** Work task **
Take the entries below and retype them word for word, excluding the images.
──────── Information shown ────────
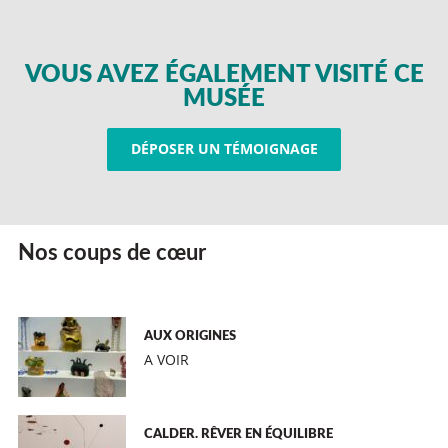
VOUS AVEZ ÉGALEMENT VISITÉ CE
MUSÉE
DÉPOSER UN TÉMOIGNAGE
Nos coups de cœur
AUX ORIGINES
A VOIR
CALDER. RÊVER EN ÉQUILIBRE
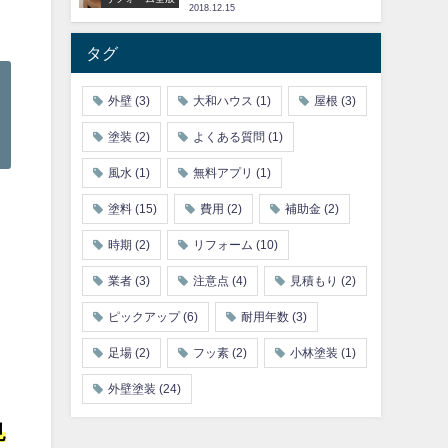
2018.12.15
タグ
外壁
(3)
大和ハウス
(1)
屋根
(3)
塗装
(2)
よくある質問
(1)
風水
(1)
無料アプリ
(1)
塗料
(15)
費用
(2)
補助金
(2)
時期
(2)
リフォーム
(10)
業者
(3)
注意点
(4)
見積もり
(2)
ピックアップ
(6)
耐用年数
(3)
足場
(2)
フッ素
(2)
小林塗装
(1)
外壁塗装
(24)
見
────────
** Task solution **
VOUS AVEZ ÉGALEMENT VISITÉ CE
MUSÉE
DÉPOSER UN TÉMOIGNAGE
Nos coups de cœur
AUX ORIGINES
A VOIR
CALDER. RÊVER EN ÉQUILIBRE
2018.12.15
タグ
外壁
(3)
大和ハウス
(1)
屋根
(3)
塗装
(2)
よくある質問
(1)
風水
(1)
無料アプリ
(1)
塗料
(15)
費用
(2)
補助金
(2)
時期
(2)
リフォーム
(10)
業者
(3)
注意点
(4)
見積もり
(2)
ピックアップ
(6)
耐用年数
(3)
足場
(2)
フッ素
(2)
小林塗装
(1)
外壁塗装
(24)
見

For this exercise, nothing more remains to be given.